Japan’s property prices have fallen 70 per cent over the past 16 years and the yen has depreciated by more than 20 per cent against the US dollar.
In this economic era of uncertainties, overseas real estate investors are looking for the best opportunities around the world with minimal risk, affordable prices, and high returns. So, what makes Japan a popular and viable real estate market and the choice of many foreign investors? Here are the top five reasons why foreign property enthusiasts have been on a buying frenzy in Japan:
1. Ownership: Unlike many countries, there are currently no laws or regulations in Japan prohibiting the purchase of real estate by foreigners. This allows 100 per cent ownership of deeded, freehold property registered to a foreign address, and also provides an exemption from some municipal taxes for non-residents.
To maintain a high monthly yield, investors prefer to own singles’ units in apartment buildings rather than a house. In addition to a higher vacancy, a house requires more maintenance and can surprise with unexpected costs. Whereas with apartment units, almost all structural expenses are known in advance and covered by pre-set building fees. The most popular investment properties are smaller units of 12 sqm to 25 sqm built between 1973 to 2000.
2. Currency: Japan’s property prices have fallen 70 per cent over the past 16 years and the yen has depreciated by more than 20 per cent against the U.S. dollar. With the Japanese yen at ¥112 to USD $1, the cost of investing U.S. dollars into an apartment unit is at rock bottom. Foreign investors can purchase occupied units for as low as $20,000, all costs included. In some cases, properties can yield as high as 14 per cent per annum, net pre-tax. It’s easy to see why properties on the market last for only a few days.
3. High Yield in Top-Tier Cities: In the first tier of properties in Japan are the centre of secondary big cities like Fukuoka, Nagoya, Kawasaki, and Yokohama, where investors can generally find yield from six per cent to eight per cent. In the second tier are the outer suburbs of big cities, as well as the centre of Sapporo, which is probably the only big city that still provides relatively high returns. Here investors can find yield at approximately 9 per cent to 11 per cent. In the third tier are smaller townships or attractive industrial towns with good profiles and higher yield of 10 per cent to 12 per cent – all net pre-tax. This includes all purchase and known running costs, but excludes annual income tax (if applicable), property tax, and any unknowns such as interior maintenance, repairs, or vacancy costs.

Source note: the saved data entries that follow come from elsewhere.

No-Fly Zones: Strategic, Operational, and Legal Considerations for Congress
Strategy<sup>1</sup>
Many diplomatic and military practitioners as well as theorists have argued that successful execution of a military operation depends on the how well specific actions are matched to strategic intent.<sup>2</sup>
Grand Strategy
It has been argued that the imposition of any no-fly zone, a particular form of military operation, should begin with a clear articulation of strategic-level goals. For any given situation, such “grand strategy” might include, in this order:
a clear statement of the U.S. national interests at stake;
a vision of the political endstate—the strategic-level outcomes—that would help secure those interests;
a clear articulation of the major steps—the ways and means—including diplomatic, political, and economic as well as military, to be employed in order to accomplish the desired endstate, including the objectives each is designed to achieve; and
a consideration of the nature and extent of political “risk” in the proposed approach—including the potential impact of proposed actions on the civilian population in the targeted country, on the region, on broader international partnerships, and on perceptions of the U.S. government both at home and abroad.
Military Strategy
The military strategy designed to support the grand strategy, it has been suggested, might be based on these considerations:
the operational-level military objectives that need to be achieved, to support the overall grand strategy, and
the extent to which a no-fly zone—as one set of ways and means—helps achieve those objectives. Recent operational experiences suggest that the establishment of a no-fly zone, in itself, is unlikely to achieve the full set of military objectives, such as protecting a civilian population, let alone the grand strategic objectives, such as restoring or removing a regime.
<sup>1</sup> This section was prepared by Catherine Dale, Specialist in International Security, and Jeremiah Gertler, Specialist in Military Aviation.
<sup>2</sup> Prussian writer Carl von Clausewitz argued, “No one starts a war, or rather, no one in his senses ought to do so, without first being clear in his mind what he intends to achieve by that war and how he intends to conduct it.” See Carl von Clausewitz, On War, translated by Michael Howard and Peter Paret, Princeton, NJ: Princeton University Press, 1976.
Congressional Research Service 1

Most of our foreign investor clients diversify with various holdings depending on the size and risk tolerance of their portfolio.
4. Stability, Integrity, Transparency: Tenant stability and the integrity of professional services are unparalleled in Japan. Investors are neither likely to be cheated by insurance companies, banks or professional services, nor likely to encounter any serious tenant payment issues, evictions, damages, etc. Because of the nature of Japanese tenants, maintenance and repairs tend to be from wear and tear rather than accidental or intentional damages.
5. Cash Flow: While the US, UK, Singapore, and Australia provide opportunities for capital growth, investments can be on the speculative and expensive side. It is much the same in Tokyo where prices are similar to New York. Instead, many overseas investors prefer Japan properties (outside of Tokyo) as an affordable way to earn immediate monthly cash flow with reduced risks and a breadth of opportunities available. For the highest yield, investors seek properties with stable rent at prices which were flat, but started rising again in late 2012. Capital appreciation, when it occurs, is a bonus. Driven in part by a surge in international interest, Japan ranks as the largest real estate investment market in the world after the US, and is still the largest property market in Asia. Bolstered by the 2020 Olympic Games, the property market continues to heat up.